◆ Work required
Your output must reproduce all the records below precisely and contain no pictures.

BEGIN Records for processing

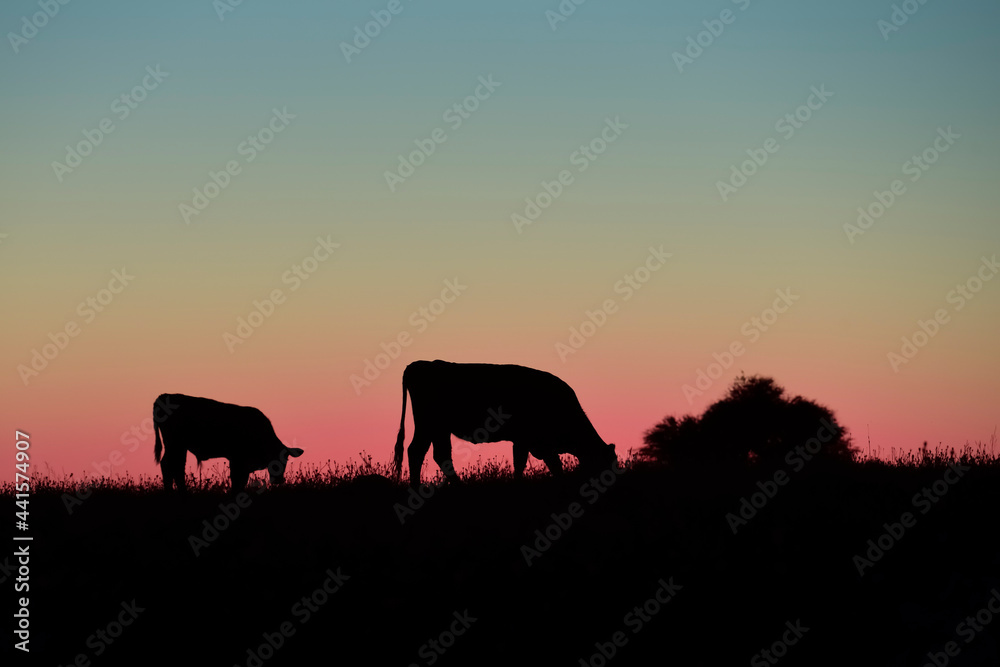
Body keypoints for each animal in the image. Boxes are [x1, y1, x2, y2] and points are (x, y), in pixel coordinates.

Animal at [151, 394, 300, 494]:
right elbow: (237, 478)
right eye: (274, 458)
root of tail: (164, 396)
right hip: (174, 444)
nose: (279, 480)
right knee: (169, 465)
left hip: (180, 447)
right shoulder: (237, 458)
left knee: (177, 466)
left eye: (286, 459)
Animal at [392, 360, 616, 486]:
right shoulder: (531, 441)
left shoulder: (529, 442)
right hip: (428, 425)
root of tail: (418, 364)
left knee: (437, 454)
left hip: (438, 429)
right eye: (606, 464)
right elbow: (536, 464)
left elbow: (527, 463)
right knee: (419, 451)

END Records for processing

◆ Result for this exercise
Body keypoints for each animal in the image. Boxes are [x1, y1, x2, y2] and points are (x, y), in pixel coordinates.

Animal at [151, 394, 300, 494]:
right elbow: (237, 478)
right eye: (274, 458)
root of tail: (164, 396)
right hip: (174, 444)
nose: (279, 480)
right knee: (169, 465)
left hip: (180, 447)
right shoulder: (237, 458)
left knee: (177, 466)
left eye: (286, 459)
Animal at [392, 360, 616, 486]:
right shoulder: (531, 441)
left shoulder: (529, 442)
right hip: (428, 425)
root of tail: (418, 364)
left knee: (437, 454)
left hip: (438, 429)
right eye: (606, 464)
right elbow: (536, 464)
left elbow: (527, 463)
right knee: (419, 451)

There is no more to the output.